Largely unexplored traces of burnt soil containing burnt bone cling to the rear wall of the "niche", above the main chamber floor-level and over our lower cutting, hinting at similarity to grey lenses of burnt soil some 2m above the main chamber floor-level in the breccia column.
Those in the breccia column underwent burning: gas chromatography implies organic matter was burnt out, and X-ray diffraction highlights a preponderance of sand that implies thermal effects, given the presence of carbonates, phosphates, as well as sand, in over- and underlying sediments. Although excavation cannot reach the lenses for several years, conceivably they contain fossils - perhaps four very archaic, burnt, hominid bones found while clearing rubble beside the foot of the breccia column: a low, robust mandibular body (like some from Atapuerca Sima de los Huesos, "Bone hole"), an archaic, robust temporal squame, a frontal fragment with the lateral part of a right supraorbital torus and frontal trigone (recalling Steinheim's), and a central part of a left supraorbital torus (Plate 23, Plate 24). Aragonite crystals in nearby breccia offer uranium-thorium estimates of last interglacial age, and a late Middle Pleistocene Panthera pardus cf. lunellensis skull was plucked by spelaeologists out of low breccia.

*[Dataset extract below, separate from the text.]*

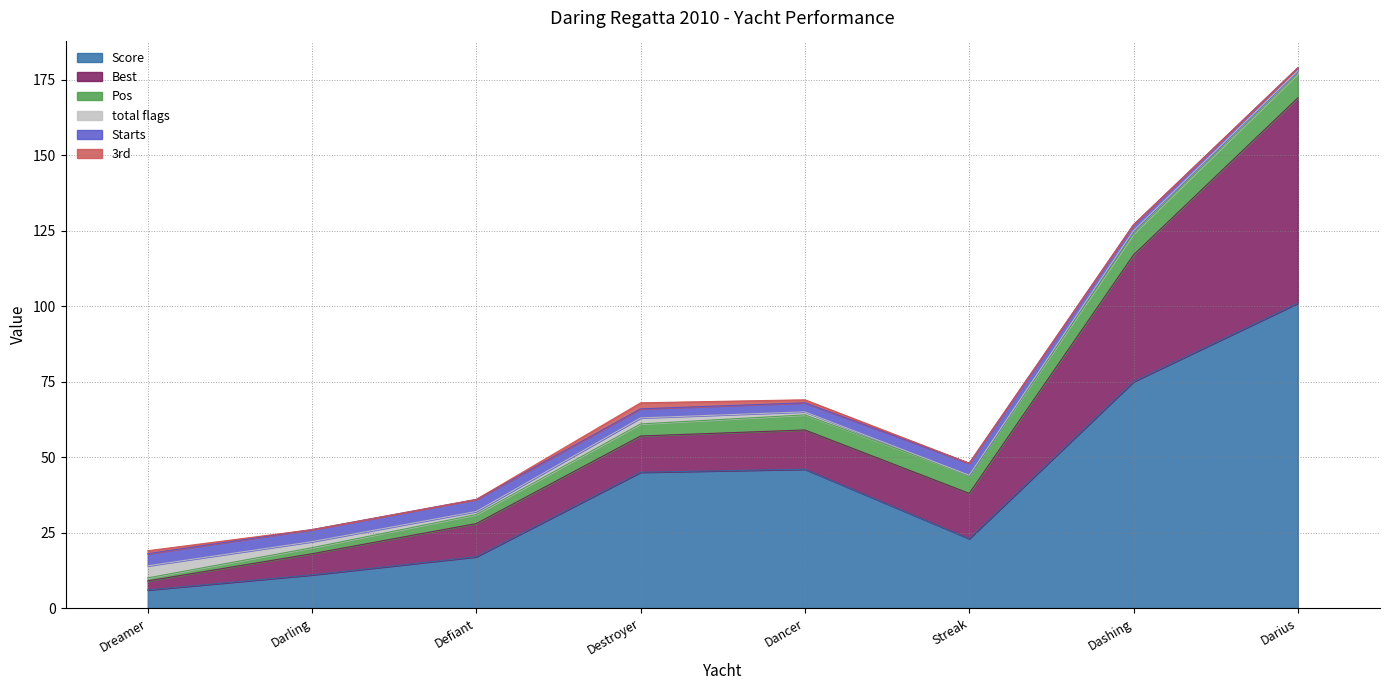

What are all the series names shown in the legend?

Score, Best, Pos, total flags, Starts, 3rd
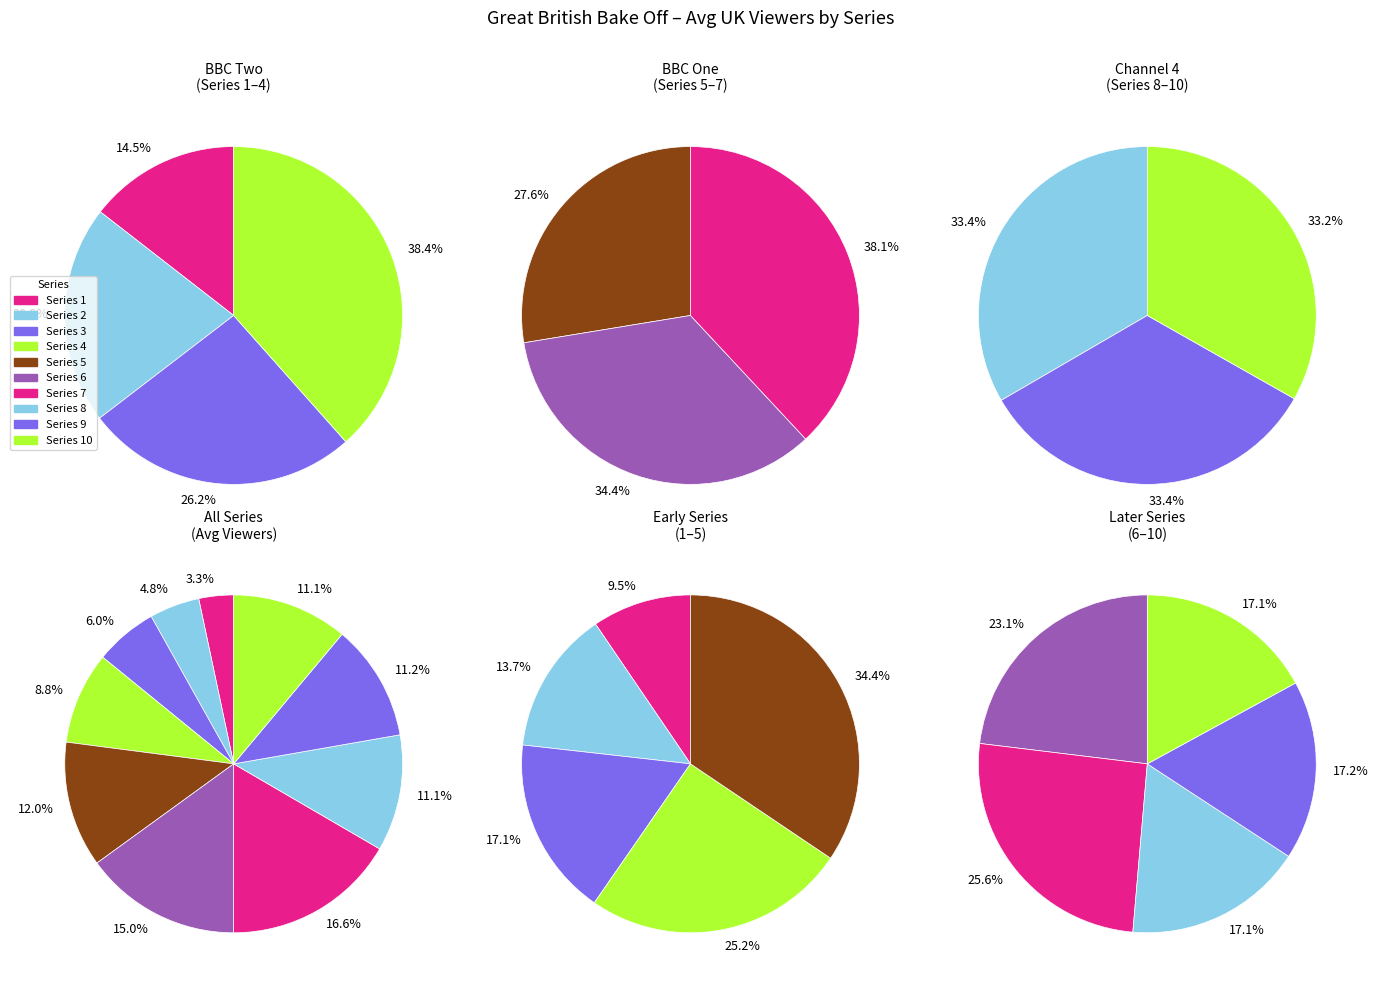

Count the number of slices in the pie.

10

Plate 23: Sima de las Palomas: robust burnt temporal fragment CG-12. Scale in 1cm divisions. (Photo M. J. Walker)
Plate 24: Sima de las Palomas: medial fragment of left frontal and supraorbital torus CG-15. Scale in 1cm divisions. (Photo M. J. Walker)
If low breccia here contained hominids, were their bones dropped by panthers and did sporadical lightning strikes spark fires of brushwood that had fallen down the shaft? Or did hominids climb down a dangerous deep shaft and light fires at the bottom? Or did they enjoy an easy way in, maybe a karstic tube now blocked up - even, perhaps, one of which all traces were dynamited to smithereens in driving a horizontal mine level along its course?